Springsteen’s music seems to come from an intuitive understanding of oppression, exploitation and life at the margins. As a multi-millionaire, Springsteen is, by any Marxist definition, no longer working class, but he is from the working class, of the working class, and his understanding of the complexity and contradictions of working class life transcends his economic status. His work has a boundless empathy for those holding on for dear life, eking their way from one day to the next, from his father and his factory colleagues ‘outside the foreman’s gate, with death in their eyes and hearts filled with hate’ to the sad-eyed sex worker in ‘Candy’s Room’, which juxtaposes a typically muscular, whooshing E Street Band chorus with a delicate, twinkling first verse that treats the titular Candy with tenderness and sensitivity.

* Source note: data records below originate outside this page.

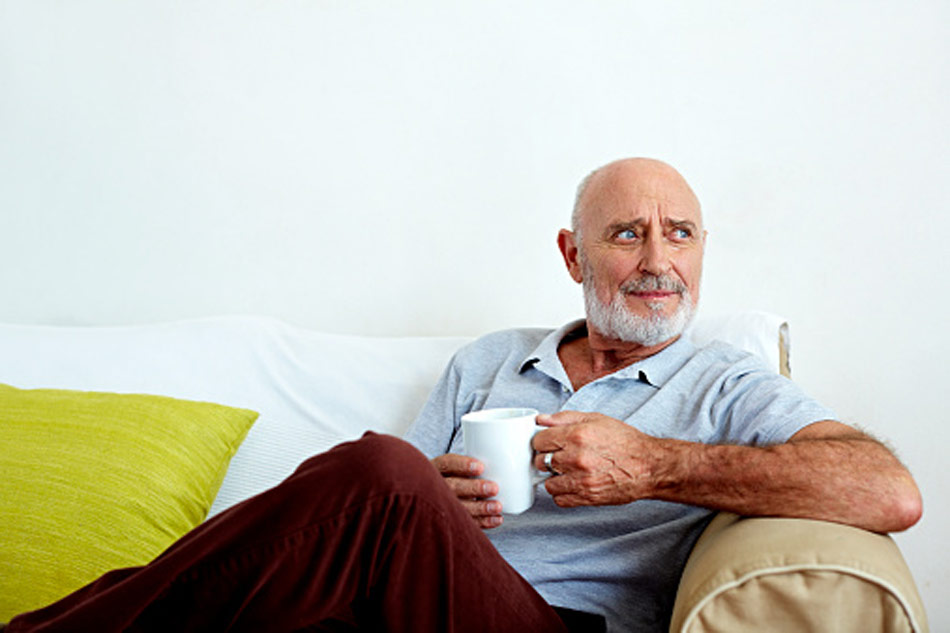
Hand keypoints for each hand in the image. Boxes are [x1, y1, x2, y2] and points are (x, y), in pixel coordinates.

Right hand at [431, 453, 503, 528]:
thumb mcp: (454, 466)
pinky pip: (465, 523)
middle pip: (452, 487)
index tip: (481, 467)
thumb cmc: (454, 476)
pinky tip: (496, 519)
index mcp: (435, 468)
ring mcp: (440, 505)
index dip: (462, 465)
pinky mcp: (450, 520)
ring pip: (458, 507)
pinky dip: (483, 522)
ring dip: (480, 508)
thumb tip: (502, 455)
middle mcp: (435, 486)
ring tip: (497, 506)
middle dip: (474, 488)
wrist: (432, 497)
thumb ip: (471, 464)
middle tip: (494, 488)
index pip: (446, 464)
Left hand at [532, 411, 661, 506]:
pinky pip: (560, 500)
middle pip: (540, 462)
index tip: (549, 443)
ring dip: (555, 478)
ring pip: (548, 483)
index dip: (543, 441)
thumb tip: (541, 420)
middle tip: (560, 456)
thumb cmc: (626, 442)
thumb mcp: (596, 419)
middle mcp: (576, 458)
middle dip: (547, 458)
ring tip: (568, 471)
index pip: (539, 441)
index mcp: (577, 435)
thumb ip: (565, 418)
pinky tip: (573, 484)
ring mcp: (581, 480)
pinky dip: (563, 493)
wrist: (649, 467)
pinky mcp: (587, 498)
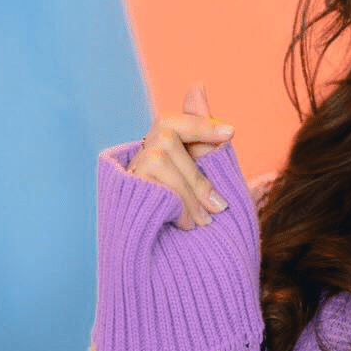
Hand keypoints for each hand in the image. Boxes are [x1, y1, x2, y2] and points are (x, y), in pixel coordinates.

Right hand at [127, 81, 235, 230]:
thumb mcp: (204, 177)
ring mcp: (125, 176)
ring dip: (188, 195)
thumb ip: (202, 138)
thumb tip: (197, 84)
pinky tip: (185, 224)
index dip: (200, 123)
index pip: (172, 122)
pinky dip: (175, 204)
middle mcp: (135, 159)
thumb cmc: (190, 217)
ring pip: (160, 160)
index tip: (231, 133)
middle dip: (197, 175)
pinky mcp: (119, 194)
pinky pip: (150, 184)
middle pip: (167, 139)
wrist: (168, 266)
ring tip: (202, 223)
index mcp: (157, 151)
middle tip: (219, 208)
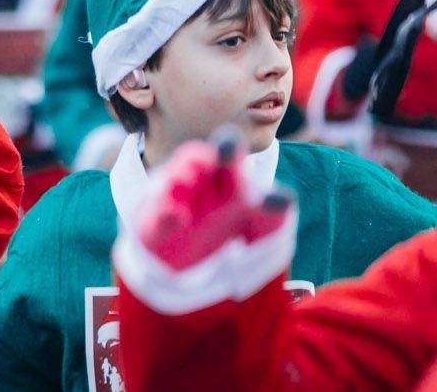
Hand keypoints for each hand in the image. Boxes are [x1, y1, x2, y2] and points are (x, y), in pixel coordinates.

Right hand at [136, 133, 292, 271]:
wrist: (207, 290)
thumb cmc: (238, 249)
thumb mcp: (262, 234)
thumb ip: (273, 218)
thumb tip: (282, 198)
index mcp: (227, 182)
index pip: (227, 155)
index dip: (227, 147)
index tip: (229, 150)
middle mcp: (199, 189)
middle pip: (195, 162)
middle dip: (198, 160)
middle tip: (206, 163)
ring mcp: (174, 207)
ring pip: (171, 185)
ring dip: (177, 179)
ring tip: (186, 181)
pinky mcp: (154, 234)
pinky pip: (154, 222)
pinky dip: (163, 216)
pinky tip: (176, 217)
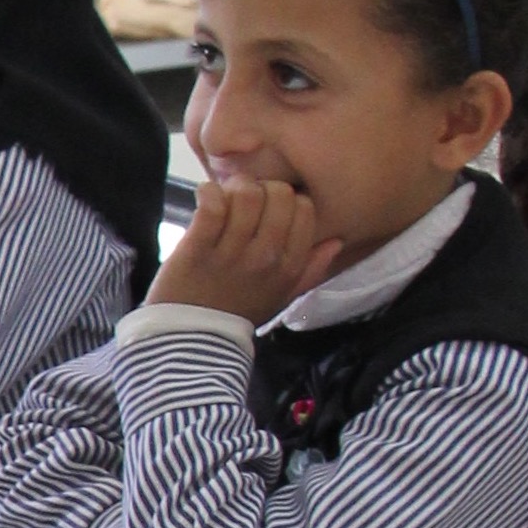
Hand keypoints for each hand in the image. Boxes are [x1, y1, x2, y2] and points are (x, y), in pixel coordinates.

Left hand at [147, 179, 341, 324]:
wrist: (190, 339)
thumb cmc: (237, 311)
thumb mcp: (281, 295)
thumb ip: (310, 269)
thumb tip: (336, 241)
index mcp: (288, 266)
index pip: (304, 208)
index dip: (286, 199)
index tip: (268, 208)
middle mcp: (265, 258)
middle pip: (278, 194)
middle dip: (261, 188)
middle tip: (243, 200)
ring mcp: (230, 253)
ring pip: (246, 194)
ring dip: (233, 188)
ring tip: (223, 200)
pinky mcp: (196, 248)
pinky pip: (211, 204)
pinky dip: (208, 192)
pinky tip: (205, 198)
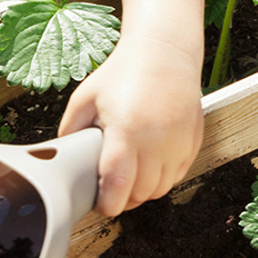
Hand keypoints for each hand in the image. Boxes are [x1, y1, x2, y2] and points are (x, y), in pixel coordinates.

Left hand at [57, 36, 202, 216]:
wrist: (164, 52)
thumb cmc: (123, 72)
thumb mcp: (85, 97)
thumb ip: (70, 129)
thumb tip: (64, 156)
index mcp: (126, 130)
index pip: (118, 185)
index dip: (107, 204)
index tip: (99, 204)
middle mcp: (156, 141)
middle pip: (140, 193)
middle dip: (123, 198)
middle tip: (109, 190)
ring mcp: (178, 143)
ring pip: (161, 189)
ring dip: (143, 190)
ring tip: (127, 177)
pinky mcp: (193, 142)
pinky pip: (177, 175)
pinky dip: (162, 178)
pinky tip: (147, 165)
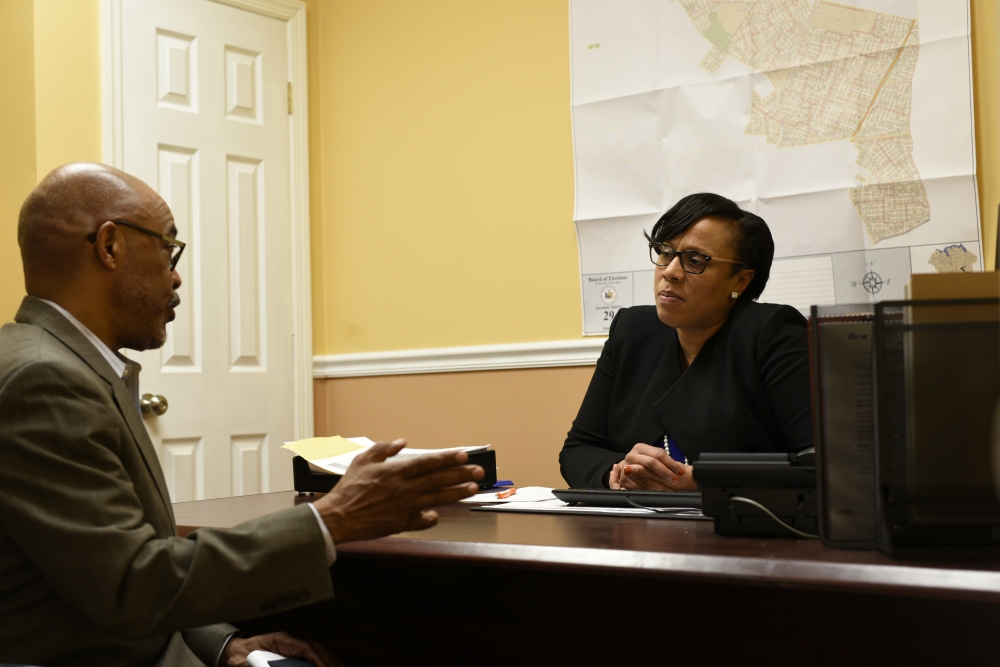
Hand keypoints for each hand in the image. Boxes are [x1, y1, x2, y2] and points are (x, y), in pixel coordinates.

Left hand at [222, 631, 341, 666]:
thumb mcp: (249, 665)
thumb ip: (263, 666)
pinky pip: (310, 656)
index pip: (305, 648)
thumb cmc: (240, 657)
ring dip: (329, 661)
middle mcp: (288, 642)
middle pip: (315, 649)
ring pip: (316, 651)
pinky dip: (320, 662)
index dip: (318, 658)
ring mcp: (291, 647)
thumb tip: (275, 666)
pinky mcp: (290, 654)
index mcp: (280, 641)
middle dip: (329, 660)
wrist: (233, 652)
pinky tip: (328, 666)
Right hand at [313, 439, 483, 542]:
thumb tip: (401, 442)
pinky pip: (422, 520)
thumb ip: (383, 449)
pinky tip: (439, 513)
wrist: (338, 517)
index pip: (427, 463)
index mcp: (394, 472)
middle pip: (438, 480)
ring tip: (472, 488)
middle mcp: (403, 489)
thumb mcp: (362, 460)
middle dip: (461, 475)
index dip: (447, 458)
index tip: (463, 456)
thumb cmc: (348, 489)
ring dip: (456, 493)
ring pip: (436, 499)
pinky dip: (432, 517)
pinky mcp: (401, 523)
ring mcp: (404, 507)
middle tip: (478, 471)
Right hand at [611, 443, 695, 491]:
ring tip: (669, 488)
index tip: (681, 472)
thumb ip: (663, 460)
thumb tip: (680, 470)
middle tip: (675, 480)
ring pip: (644, 474)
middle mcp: (631, 455)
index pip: (658, 454)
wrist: (629, 469)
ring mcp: (625, 466)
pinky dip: (649, 489)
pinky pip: (637, 485)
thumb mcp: (655, 459)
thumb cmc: (647, 464)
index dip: (671, 464)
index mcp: (640, 447)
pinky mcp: (623, 478)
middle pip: (651, 462)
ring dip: (659, 483)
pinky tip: (658, 491)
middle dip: (665, 472)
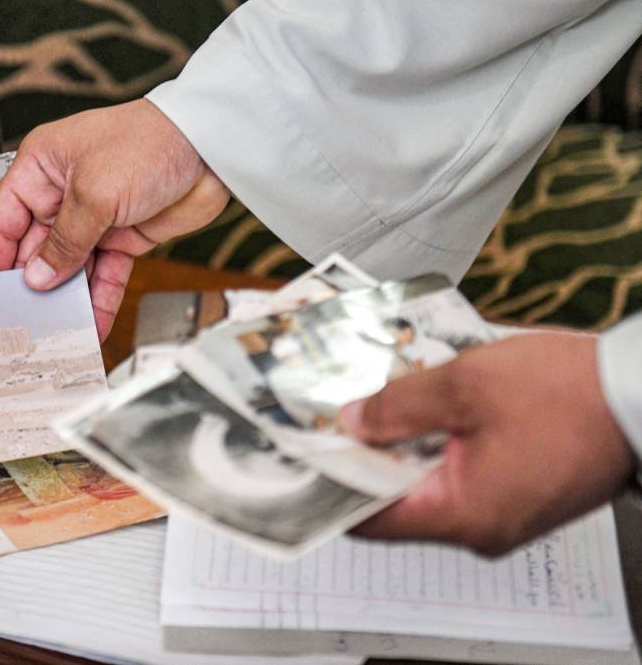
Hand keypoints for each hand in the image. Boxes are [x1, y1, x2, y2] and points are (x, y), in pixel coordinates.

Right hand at [0, 99, 229, 339]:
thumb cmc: (149, 143)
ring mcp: (95, 217)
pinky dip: (101, 299)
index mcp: (42, 168)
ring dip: (67, 299)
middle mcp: (63, 193)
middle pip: (36, 249)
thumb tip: (37, 277)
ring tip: (58, 332)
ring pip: (72, 267)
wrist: (210, 148)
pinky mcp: (124, 237)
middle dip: (33, 285)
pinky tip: (94, 325)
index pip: (3, 218)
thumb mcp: (94, 193)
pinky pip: (105, 274)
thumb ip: (65, 241)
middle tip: (24, 321)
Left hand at [337, 332, 634, 556]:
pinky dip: (437, 447)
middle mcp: (479, 529)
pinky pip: (460, 478)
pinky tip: (426, 410)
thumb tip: (350, 422)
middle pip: (397, 501)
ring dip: (403, 447)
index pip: (371, 518)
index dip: (333, 484)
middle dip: (367, 457)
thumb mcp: (464, 385)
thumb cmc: (566, 393)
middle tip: (337, 416)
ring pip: (429, 486)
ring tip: (379, 403)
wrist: (640, 395)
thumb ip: (396, 406)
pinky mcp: (517, 497)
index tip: (307, 453)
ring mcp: (501, 516)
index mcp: (462, 514)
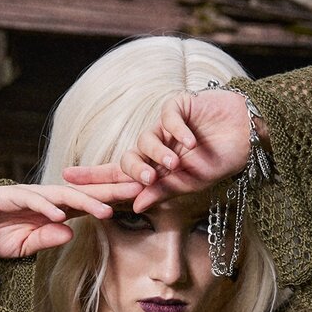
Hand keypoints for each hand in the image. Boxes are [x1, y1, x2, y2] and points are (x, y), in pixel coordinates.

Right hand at [0, 181, 140, 257]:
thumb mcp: (23, 247)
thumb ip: (46, 240)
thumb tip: (69, 233)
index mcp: (50, 210)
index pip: (86, 204)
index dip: (110, 202)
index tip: (136, 204)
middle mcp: (42, 199)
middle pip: (82, 193)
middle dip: (109, 192)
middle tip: (138, 191)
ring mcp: (24, 195)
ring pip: (60, 195)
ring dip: (84, 202)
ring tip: (105, 211)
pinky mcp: (5, 196)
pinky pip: (29, 201)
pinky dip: (45, 207)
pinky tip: (61, 215)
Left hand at [63, 90, 256, 211]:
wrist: (246, 137)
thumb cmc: (217, 162)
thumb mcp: (188, 184)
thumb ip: (161, 192)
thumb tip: (135, 205)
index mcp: (154, 170)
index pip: (117, 177)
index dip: (92, 178)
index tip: (65, 180)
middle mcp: (154, 149)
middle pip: (126, 159)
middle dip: (133, 170)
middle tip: (146, 179)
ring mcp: (164, 127)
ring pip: (145, 141)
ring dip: (159, 155)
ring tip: (176, 163)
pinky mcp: (178, 106)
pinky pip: (167, 118)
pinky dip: (178, 132)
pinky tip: (192, 141)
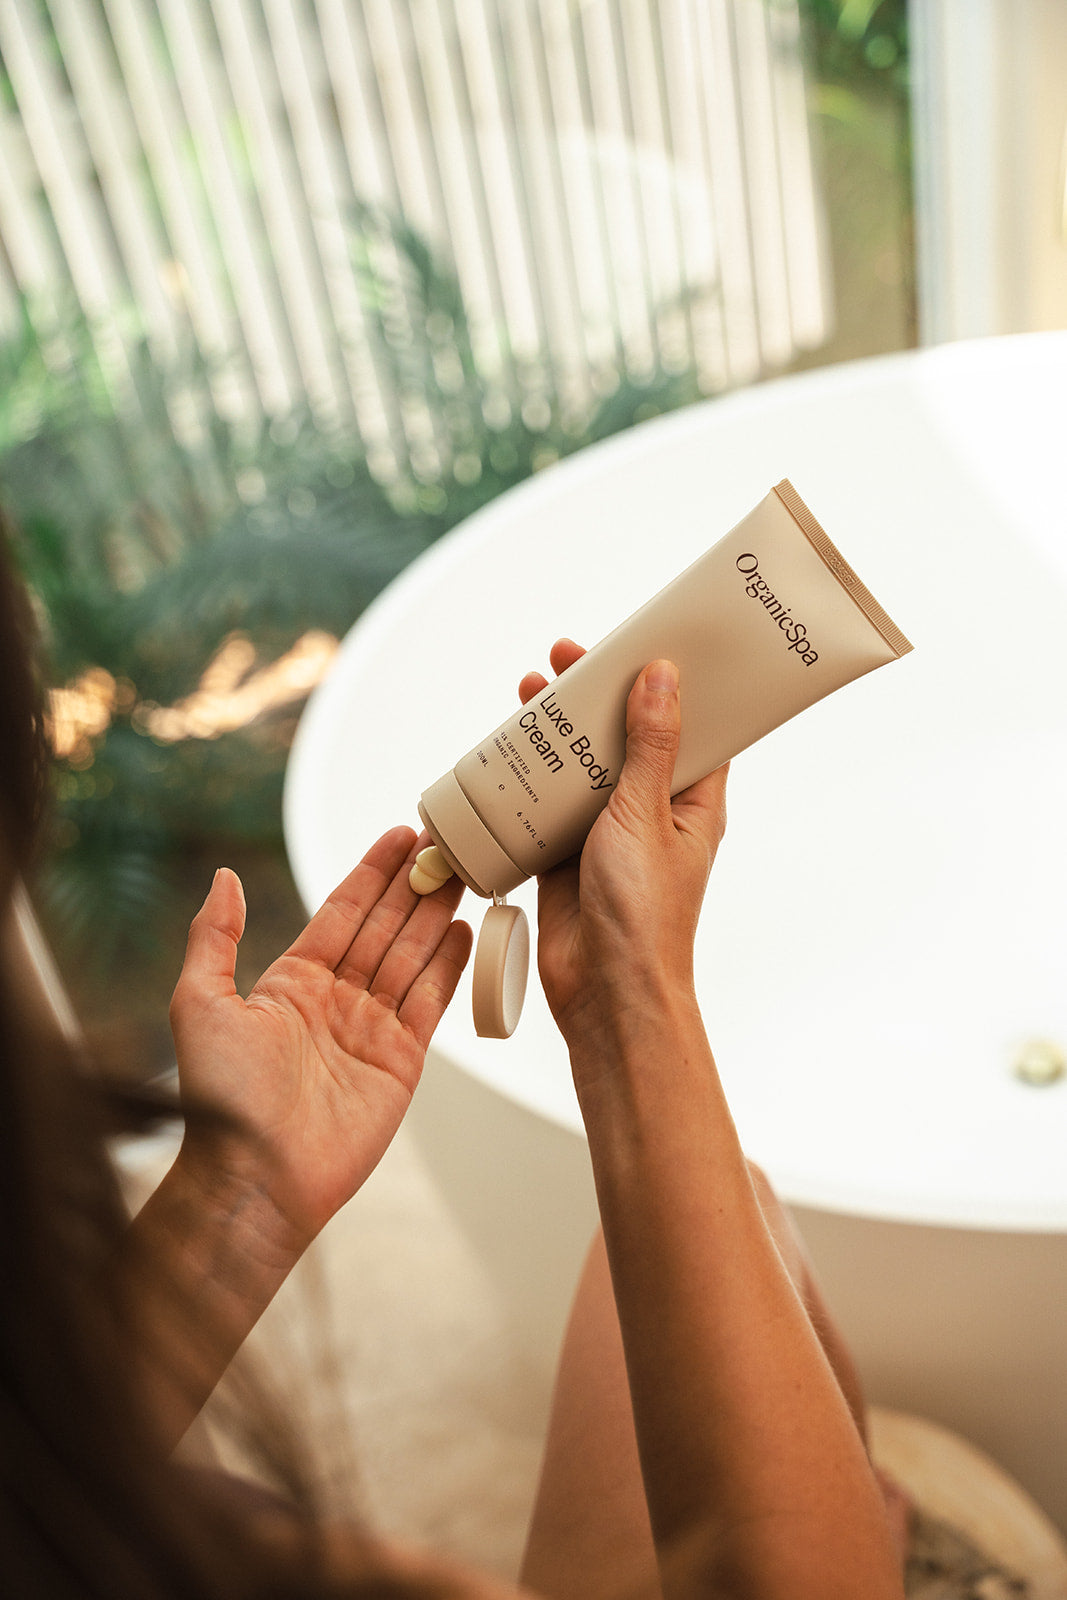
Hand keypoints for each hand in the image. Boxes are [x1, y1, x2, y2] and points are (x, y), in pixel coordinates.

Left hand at [168, 826, 470, 1249]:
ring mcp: (372, 1029)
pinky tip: (467, 929)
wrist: (254, 1177)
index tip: (401, 836)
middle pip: (386, 928)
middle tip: (446, 843)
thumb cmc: (220, 1098)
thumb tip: (224, 876)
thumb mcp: (200, 1002)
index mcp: (292, 983)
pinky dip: (451, 965)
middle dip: (414, 885)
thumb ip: (214, 935)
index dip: (373, 873)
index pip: (342, 912)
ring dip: (437, 914)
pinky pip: (431, 1001)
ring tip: (465, 871)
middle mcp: (336, 1000)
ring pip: (413, 956)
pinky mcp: (402, 1061)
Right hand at [518, 641, 727, 1052]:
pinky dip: (528, 778)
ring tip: (529, 692)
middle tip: (566, 658)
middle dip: (598, 696)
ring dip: (558, 732)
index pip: (689, 724)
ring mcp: (607, 833)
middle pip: (626, 737)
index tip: (640, 642)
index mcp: (692, 801)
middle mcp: (651, 811)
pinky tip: (506, 750)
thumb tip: (663, 676)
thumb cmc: (644, 913)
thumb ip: (651, 746)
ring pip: (582, 767)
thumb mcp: (646, 815)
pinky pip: (547, 804)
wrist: (605, 991)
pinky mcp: (566, 855)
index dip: (666, 680)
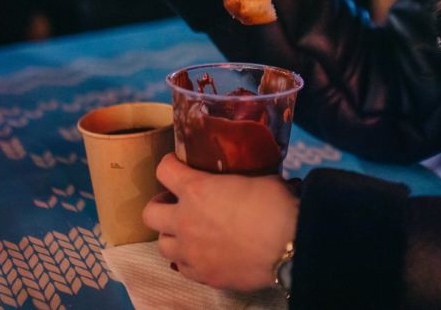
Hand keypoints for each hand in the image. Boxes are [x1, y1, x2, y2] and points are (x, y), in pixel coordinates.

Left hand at [142, 154, 297, 291]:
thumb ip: (238, 180)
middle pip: (150, 213)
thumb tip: (246, 180)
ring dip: (172, 236)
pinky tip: (204, 253)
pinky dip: (189, 260)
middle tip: (176, 203)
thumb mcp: (257, 178)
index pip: (163, 171)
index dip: (169, 165)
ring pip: (162, 246)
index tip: (177, 165)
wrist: (290, 246)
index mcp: (197, 190)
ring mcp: (192, 253)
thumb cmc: (276, 207)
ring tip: (188, 232)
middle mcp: (186, 222)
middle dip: (160, 205)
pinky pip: (184, 269)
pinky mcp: (204, 275)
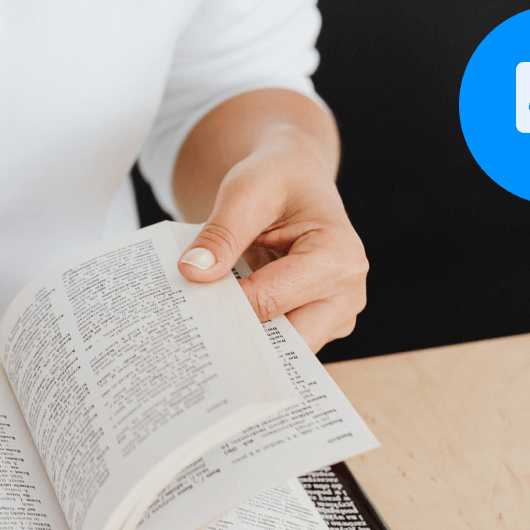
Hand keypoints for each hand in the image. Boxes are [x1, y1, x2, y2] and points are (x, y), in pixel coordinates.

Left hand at [174, 127, 367, 352]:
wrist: (295, 178)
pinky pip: (282, 341)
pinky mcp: (321, 322)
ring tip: (201, 323)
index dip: (222, 306)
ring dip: (243, 341)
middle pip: (284, 339)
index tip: (182, 305)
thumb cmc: (277, 179)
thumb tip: (192, 273)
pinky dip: (252, 334)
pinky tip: (221, 320)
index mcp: (338, 258)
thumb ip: (221, 234)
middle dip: (236, 336)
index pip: (269, 302)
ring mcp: (336, 313)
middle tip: (187, 327)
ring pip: (283, 350)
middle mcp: (347, 293)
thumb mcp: (245, 192)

Darkness on the Edge of Town was the first Springsteen album I bought, sometime in ’84 or ’85, when he had became a superstar on par with a Michael Jackson or Madonna, purely because it was cheaper than Born in the USA, the album that had made him that famous. I’d inadvertently made the correct cheap out of sheer cheapness there. Darkness is the key album you need to understand Springsteen and understand why even decades later he can still related to where he came from. Springsteen’s first two albums had been very different from anything he would do later, Dylan being one influence, but also having a certain funkiness that would disappear with Born to Run, the one that made him a breakout star. From it you can sort of see the kind of career he could’ve had if that long, protacted legal battle with his ex-manager hadn’t interfered. For three years he couldn’t record, just tour and it drained out a lot of the optimism he had before. But it also meant that at this crucial period he had no choice but to keep in touch with his roots, a working class band for mostly working class audiences still. When he was finally free to record again, the end result is a bleak album, not quite as bleak as Nebraska or some of the darker parts of The River, but full of stories about losers and working stiffs trying to make it through life. It’s the album that made me a lifelong fan in a way Born in the USA couldn’t have done, an album that would forever ground Springsteen.

We should probably not underestimate the influence of the E-Street Band here either. If you listen to the Lost Masters, bootlegs of studio tapes from that period of 1977-1984 you get a glimpse in how much of the song writing was also a collaborative affair, how much the Band influenced the Boss and vice versa. Springsteen has always been capable of working solo or without the E-Street Band structure, as Nebraska and The Ghost of Tom Joad have proven, but it’s no coincidence that his worst creative period was in the nineties, where he completely stopped using them.

For me personally, I don’t think that was Springsteen who made me a socialist, but discovering his music the way I did at the time I did, certainly helped made it easier.

Ten years ago today

With 4.4 billion views literally more than half the planet has seen this:

Over five million comments. I’m sure there were people in the rest of the world who knew about Korean pop music even in 2012 but Gangnam Style was still very much a novelty hit wasn’t it, driven by the video and dance more than the song itself. Hard to not see the phenomonal success of it, the first video to break a billion views on Youtube as opening the way for Korean pop music and pop culture in general to be accepted in the west. Every so often I find myself watchhing the video again and every time it’s still as good as the first time I watched it.